The operation is usually performed by old women or traditional birth attendants, also known as cirumcisers or excisors. They are mostly women except in some places such as Nigeria where barbers do the operation. Mothers never circumcise their own daughters but assist the excisors by holding the hand or feet of their daughter. Men are rarely present at the operation of their daughters.

The circumcisers use special knives, scissors, razor blades, kitchen knives or pieces of glass for the operation. For example, a survey of 300 women in western Sierra Leone showed that in 81 of the cases razor blades were used, traditional knives in 166, surgical scalpel 6, broken bottles 4, and others 12 (Statistical Record of women worldwide). In most cases anaesthetics and antiseptics are generally not used. Physical force is used when necessary to control a struggling girl during the operation which in most cases will make the operator miss the target and cut also the surrounding parts of the clitoris. The operations are done under unhygenic condition with the instrument of operation being used over and over without cleaning which could be a reason for the transmission of HIV and other infections.
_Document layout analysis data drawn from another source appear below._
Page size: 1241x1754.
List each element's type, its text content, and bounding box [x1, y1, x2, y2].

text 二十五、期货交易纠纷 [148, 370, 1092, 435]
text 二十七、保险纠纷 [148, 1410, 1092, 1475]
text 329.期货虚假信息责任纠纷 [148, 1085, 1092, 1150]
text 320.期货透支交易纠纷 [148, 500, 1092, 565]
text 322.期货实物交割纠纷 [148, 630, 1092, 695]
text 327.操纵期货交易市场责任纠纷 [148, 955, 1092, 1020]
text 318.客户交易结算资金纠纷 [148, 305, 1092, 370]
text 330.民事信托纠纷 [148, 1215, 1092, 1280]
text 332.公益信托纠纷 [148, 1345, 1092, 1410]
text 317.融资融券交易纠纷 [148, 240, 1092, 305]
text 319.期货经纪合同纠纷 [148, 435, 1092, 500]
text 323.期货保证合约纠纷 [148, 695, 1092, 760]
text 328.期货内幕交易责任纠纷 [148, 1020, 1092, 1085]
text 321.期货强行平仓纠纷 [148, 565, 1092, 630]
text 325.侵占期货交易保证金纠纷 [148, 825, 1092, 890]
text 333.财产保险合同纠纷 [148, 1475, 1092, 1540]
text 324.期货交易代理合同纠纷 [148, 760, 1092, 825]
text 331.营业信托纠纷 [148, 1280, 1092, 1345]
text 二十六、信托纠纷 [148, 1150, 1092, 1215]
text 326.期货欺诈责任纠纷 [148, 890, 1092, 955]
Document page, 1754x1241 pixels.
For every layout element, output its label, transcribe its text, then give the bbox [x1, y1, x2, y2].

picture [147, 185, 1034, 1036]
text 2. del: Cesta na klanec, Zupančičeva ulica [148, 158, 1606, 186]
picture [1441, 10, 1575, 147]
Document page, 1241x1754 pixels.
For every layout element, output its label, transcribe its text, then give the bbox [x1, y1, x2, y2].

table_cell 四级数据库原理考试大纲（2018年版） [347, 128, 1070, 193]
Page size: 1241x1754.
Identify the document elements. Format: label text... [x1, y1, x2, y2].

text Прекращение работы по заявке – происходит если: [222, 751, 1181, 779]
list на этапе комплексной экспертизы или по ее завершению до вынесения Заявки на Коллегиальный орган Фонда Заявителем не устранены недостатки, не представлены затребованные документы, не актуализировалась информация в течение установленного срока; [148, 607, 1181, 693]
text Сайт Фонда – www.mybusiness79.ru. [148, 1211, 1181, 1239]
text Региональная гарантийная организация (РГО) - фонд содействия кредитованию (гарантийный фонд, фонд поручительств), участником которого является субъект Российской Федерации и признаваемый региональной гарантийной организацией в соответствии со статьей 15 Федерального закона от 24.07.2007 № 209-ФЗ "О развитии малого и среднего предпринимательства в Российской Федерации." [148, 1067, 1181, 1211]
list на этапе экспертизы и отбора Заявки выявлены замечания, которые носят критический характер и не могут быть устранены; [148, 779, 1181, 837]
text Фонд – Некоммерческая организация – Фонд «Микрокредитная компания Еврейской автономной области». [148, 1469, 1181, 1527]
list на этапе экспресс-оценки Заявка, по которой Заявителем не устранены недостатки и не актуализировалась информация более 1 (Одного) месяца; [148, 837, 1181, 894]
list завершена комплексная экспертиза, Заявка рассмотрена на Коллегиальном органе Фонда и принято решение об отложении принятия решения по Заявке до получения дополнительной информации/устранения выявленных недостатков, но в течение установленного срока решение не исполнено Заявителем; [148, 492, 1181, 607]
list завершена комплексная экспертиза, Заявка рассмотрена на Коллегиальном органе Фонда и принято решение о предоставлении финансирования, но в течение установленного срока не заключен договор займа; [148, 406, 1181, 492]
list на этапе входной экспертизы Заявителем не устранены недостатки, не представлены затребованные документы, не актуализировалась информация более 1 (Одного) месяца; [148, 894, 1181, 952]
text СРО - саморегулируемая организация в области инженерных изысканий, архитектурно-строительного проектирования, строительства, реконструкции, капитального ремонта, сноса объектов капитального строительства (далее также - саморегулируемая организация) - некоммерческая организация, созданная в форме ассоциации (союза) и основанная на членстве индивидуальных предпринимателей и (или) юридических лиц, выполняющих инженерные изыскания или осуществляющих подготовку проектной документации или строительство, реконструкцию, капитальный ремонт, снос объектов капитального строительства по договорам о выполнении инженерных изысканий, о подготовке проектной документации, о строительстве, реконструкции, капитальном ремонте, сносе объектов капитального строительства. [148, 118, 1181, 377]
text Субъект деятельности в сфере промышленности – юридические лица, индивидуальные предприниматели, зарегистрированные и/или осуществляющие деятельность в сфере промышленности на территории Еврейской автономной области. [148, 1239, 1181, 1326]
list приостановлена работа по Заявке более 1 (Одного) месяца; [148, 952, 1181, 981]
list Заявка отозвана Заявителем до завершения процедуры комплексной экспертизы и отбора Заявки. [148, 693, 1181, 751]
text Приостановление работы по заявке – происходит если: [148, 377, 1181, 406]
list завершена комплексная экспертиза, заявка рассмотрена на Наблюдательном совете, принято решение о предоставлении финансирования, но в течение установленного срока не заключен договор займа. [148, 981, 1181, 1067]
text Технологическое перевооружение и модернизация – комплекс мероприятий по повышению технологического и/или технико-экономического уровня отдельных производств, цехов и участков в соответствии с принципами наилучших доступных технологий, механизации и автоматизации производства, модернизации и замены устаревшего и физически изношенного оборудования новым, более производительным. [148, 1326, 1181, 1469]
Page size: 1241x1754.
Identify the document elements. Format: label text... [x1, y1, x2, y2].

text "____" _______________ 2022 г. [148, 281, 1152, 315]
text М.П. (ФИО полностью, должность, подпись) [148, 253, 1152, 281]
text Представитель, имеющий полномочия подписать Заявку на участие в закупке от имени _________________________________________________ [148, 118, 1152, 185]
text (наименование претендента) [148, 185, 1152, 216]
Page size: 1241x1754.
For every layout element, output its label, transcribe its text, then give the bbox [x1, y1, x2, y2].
In cases of initation, where a group of similar age-groups under go the operation, it is usually performed under a special tree or a site selected for the occasion ouside the village, and inside a hut or backyard in individual cases. Individual operations may take place either at the home or work place of the excisor or the home of the individual to be excised. In the latter case, the excisor will have the privilege of taking part in the festivity following the operation. The places where the operations take place are usually unhygenic for any form of operation and help to spread a variety of bacterial viruses and infections. In some urban areas the operation is done in hospitals or clinics.

Age of Operation

The age at which the operation is performed varies from community to community and ranges from new born babies aged 7 or 8 days, as in Ethiopia and partly Nigeria, to puberty. Traditionally, in Africa as a puberty rite it was performed at the age of 12 to 15 years, just before the onset of menustration. Recent studies have shown that most parents have their children operated when they are within the 4 to 10 years age. For example, in the case of Senegal 84.5% of the children are circumcised before they reach their 10th birthday (Diallo 1998). Now the age for operation had gradually been reduced so that the children are in a position not to complain or rebel.